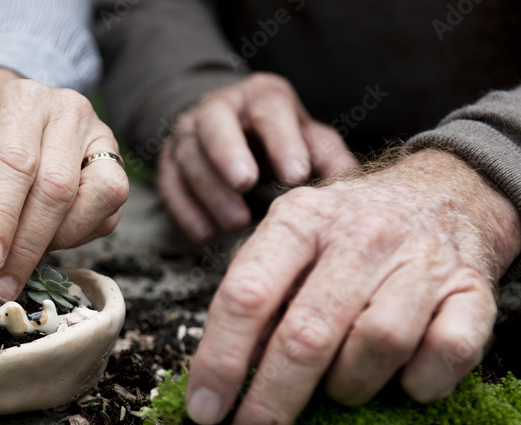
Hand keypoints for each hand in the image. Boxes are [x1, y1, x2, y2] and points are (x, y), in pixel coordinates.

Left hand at [0, 68, 128, 301]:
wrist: (5, 114)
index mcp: (20, 101)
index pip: (15, 163)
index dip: (1, 218)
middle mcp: (67, 111)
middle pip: (57, 188)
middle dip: (27, 246)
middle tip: (1, 284)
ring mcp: (99, 137)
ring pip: (97, 200)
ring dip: (59, 241)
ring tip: (24, 252)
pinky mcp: (116, 167)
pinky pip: (107, 215)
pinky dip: (77, 238)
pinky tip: (47, 237)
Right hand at [159, 72, 358, 242]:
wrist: (230, 128)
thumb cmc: (279, 137)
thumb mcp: (308, 138)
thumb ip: (327, 157)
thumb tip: (353, 186)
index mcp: (260, 94)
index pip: (268, 108)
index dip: (281, 139)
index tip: (295, 175)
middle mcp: (219, 106)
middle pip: (214, 122)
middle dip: (228, 152)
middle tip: (245, 183)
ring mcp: (187, 131)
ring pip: (188, 155)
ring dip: (210, 190)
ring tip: (235, 222)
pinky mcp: (167, 159)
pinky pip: (169, 183)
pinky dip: (184, 210)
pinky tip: (204, 234)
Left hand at [183, 149, 520, 424]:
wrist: (444, 196)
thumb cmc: (345, 237)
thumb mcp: (287, 244)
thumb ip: (254, 301)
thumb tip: (219, 381)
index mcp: (300, 219)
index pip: (246, 295)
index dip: (219, 360)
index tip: (203, 411)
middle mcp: (361, 234)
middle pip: (307, 334)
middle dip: (271, 402)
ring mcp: (422, 260)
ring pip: (376, 346)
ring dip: (349, 387)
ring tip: (339, 387)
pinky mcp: (473, 291)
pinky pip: (444, 354)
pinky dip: (419, 383)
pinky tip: (401, 381)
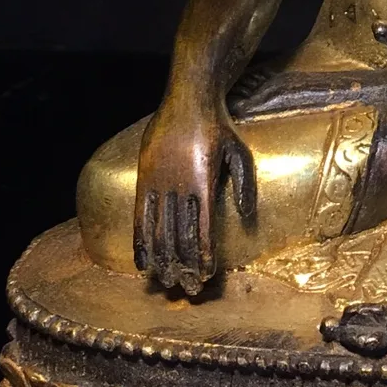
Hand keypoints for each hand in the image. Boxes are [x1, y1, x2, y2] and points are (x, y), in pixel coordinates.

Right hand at [133, 93, 254, 295]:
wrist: (188, 99)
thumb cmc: (218, 127)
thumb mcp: (239, 152)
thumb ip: (243, 185)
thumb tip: (247, 216)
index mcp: (203, 180)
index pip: (202, 227)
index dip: (202, 253)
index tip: (206, 274)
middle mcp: (178, 184)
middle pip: (179, 234)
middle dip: (184, 264)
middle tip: (188, 288)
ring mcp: (158, 181)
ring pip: (159, 229)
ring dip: (163, 259)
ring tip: (167, 282)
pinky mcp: (144, 178)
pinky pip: (140, 216)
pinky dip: (141, 241)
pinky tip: (143, 263)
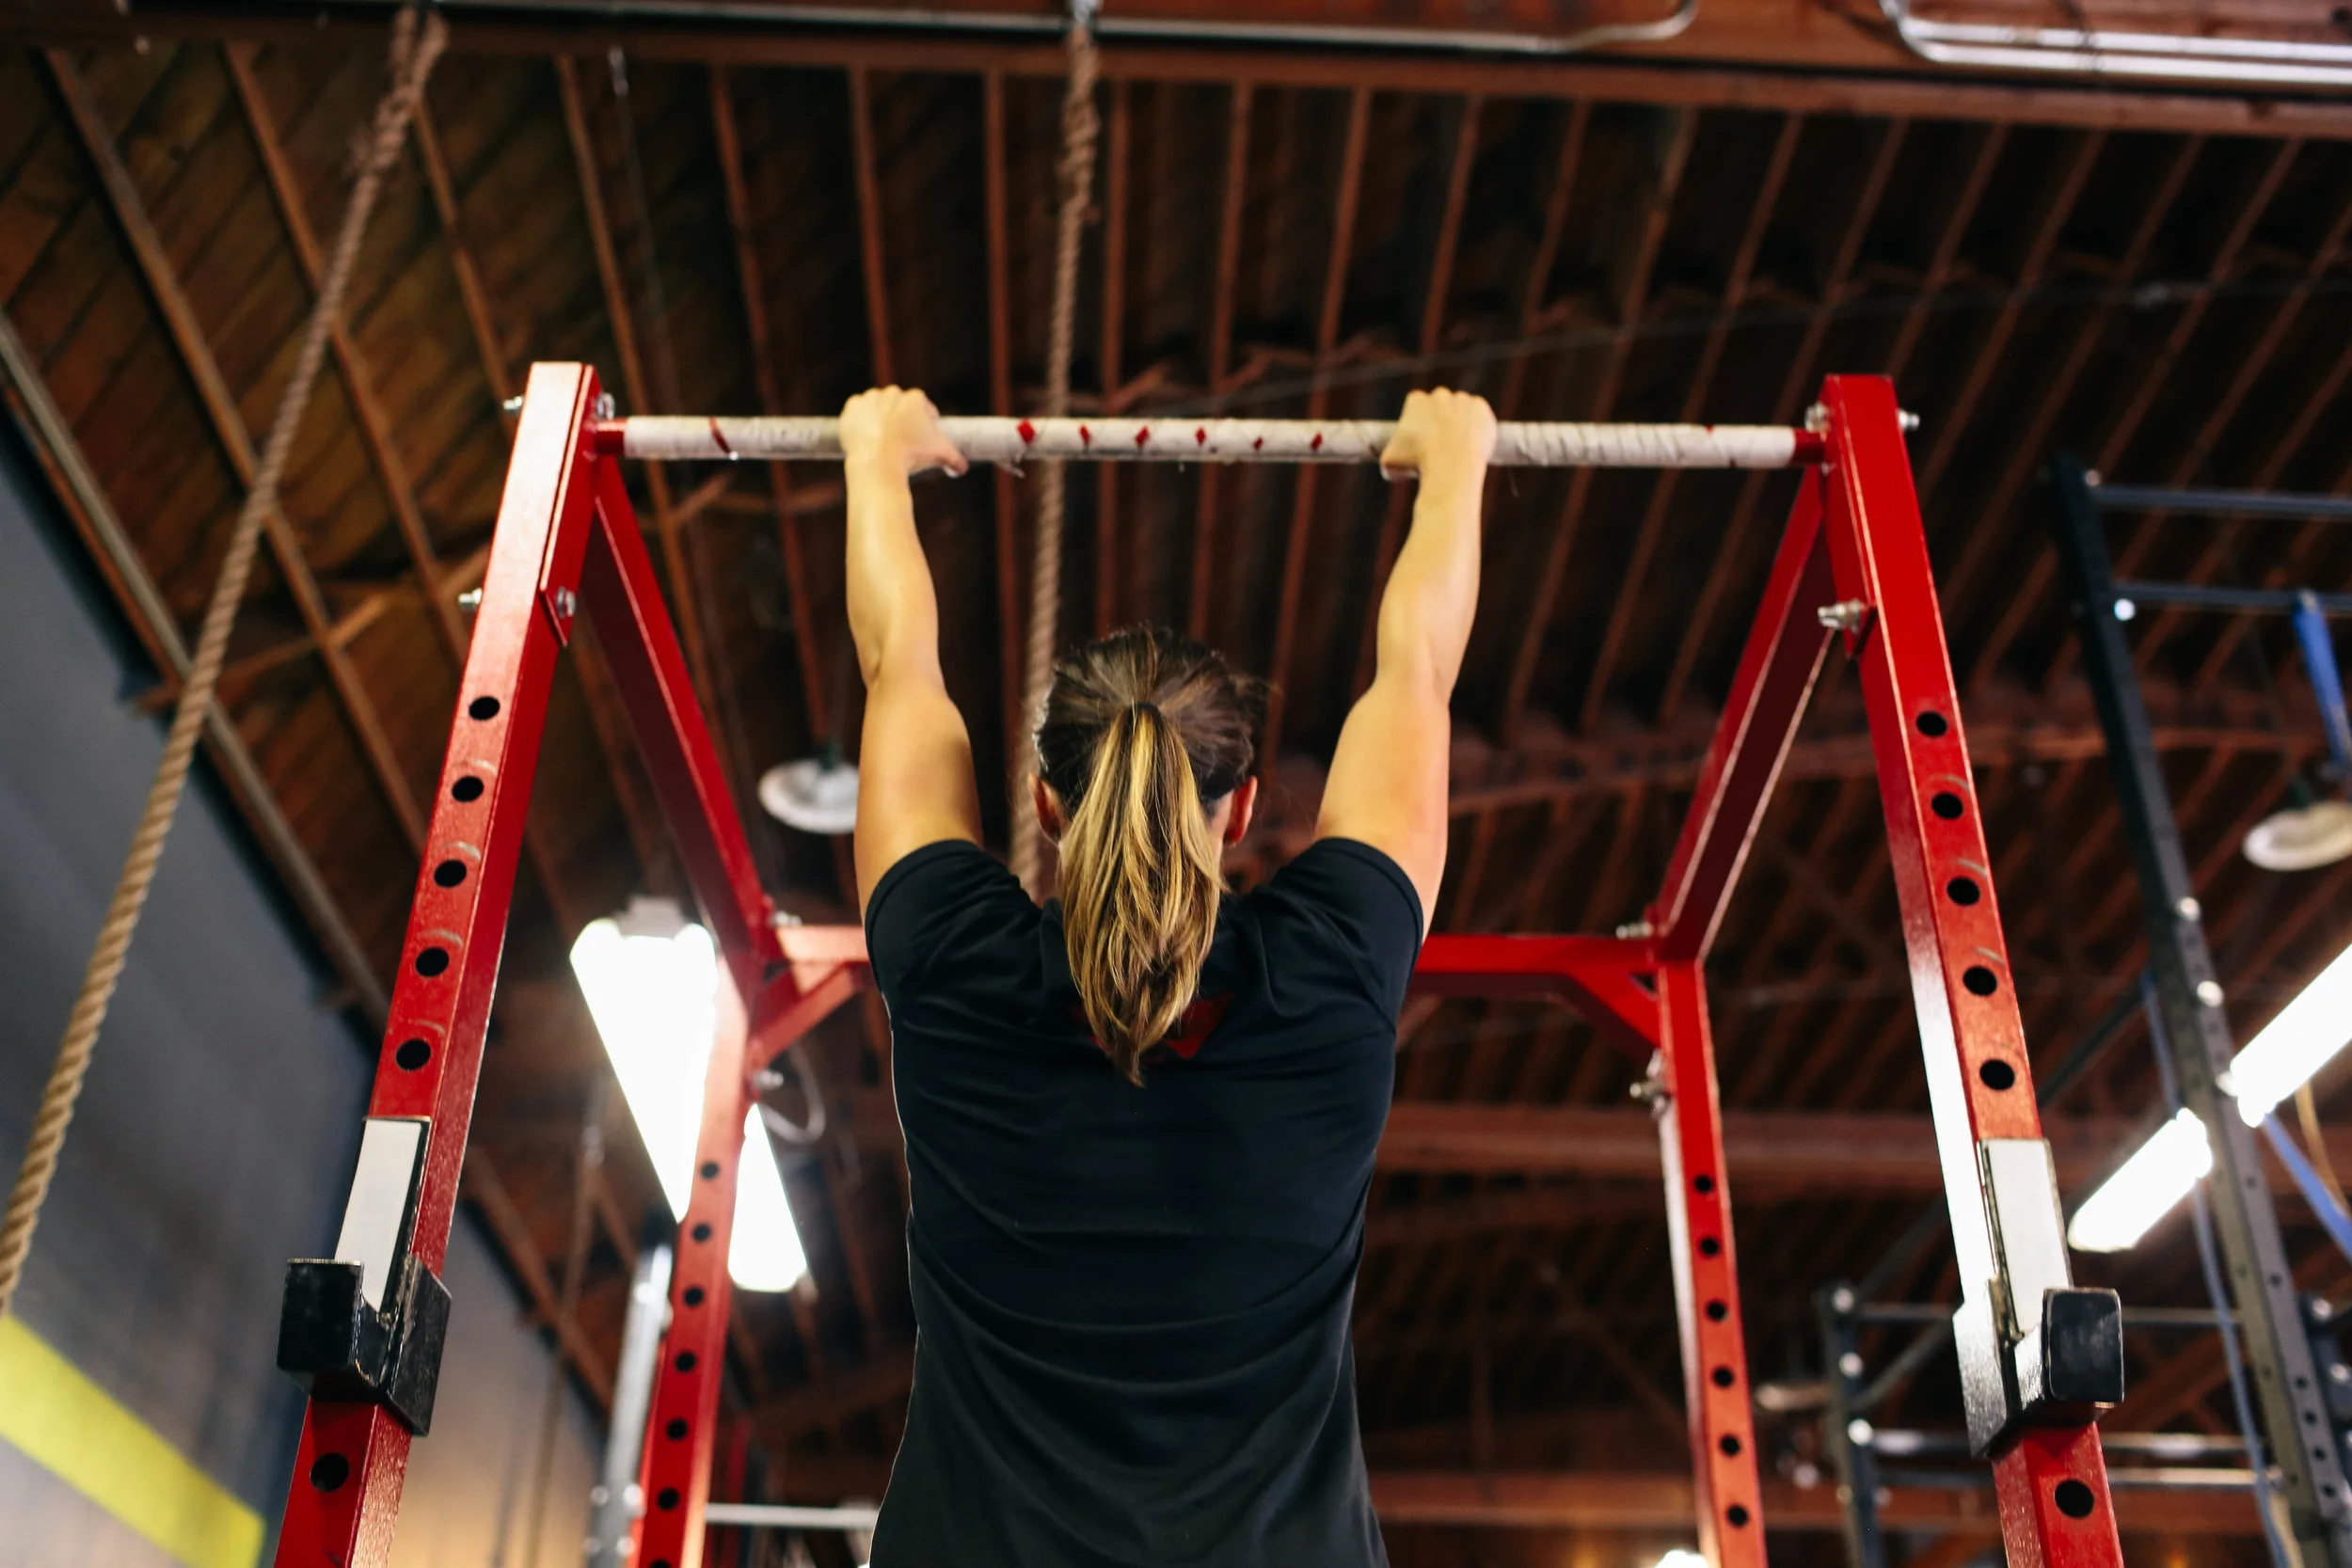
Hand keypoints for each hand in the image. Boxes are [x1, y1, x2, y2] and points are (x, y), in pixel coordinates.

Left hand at [840, 387, 967, 476]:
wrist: (878, 462)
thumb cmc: (912, 456)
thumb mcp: (941, 455)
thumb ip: (956, 459)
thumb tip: (962, 468)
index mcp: (914, 398)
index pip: (923, 405)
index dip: (926, 419)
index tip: (924, 432)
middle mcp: (892, 393)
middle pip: (899, 404)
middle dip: (901, 417)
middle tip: (902, 437)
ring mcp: (870, 399)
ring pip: (877, 405)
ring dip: (880, 416)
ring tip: (882, 436)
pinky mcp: (852, 408)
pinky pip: (857, 410)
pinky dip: (860, 419)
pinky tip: (865, 433)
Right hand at [1380, 388, 1496, 483]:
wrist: (1451, 465)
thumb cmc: (1418, 464)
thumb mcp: (1390, 463)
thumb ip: (1389, 457)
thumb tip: (1390, 466)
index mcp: (1416, 400)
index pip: (1416, 405)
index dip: (1419, 421)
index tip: (1422, 437)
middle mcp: (1439, 395)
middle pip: (1440, 404)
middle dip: (1440, 419)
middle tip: (1441, 442)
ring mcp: (1461, 399)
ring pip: (1461, 409)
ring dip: (1460, 422)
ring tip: (1459, 446)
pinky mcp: (1480, 407)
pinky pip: (1479, 415)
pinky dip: (1477, 426)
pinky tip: (1473, 442)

___

> _EXERCISE_
A faithful copy is required of the lines from the one with "middle pip: (1440, 404)" through the last line of the data; please add nothing.

> _TASK RESPONSE_
middle pip: (1440, 404)
middle dip: (1440, 419)
middle tip: (1441, 442)
ring mcp: (1461, 399)
ring pip: (1461, 409)
ring dip: (1460, 422)
ring tip: (1459, 446)
pinky mcp: (1480, 407)
pinky pip: (1479, 415)
pinky dip: (1477, 426)
pinky tip: (1473, 442)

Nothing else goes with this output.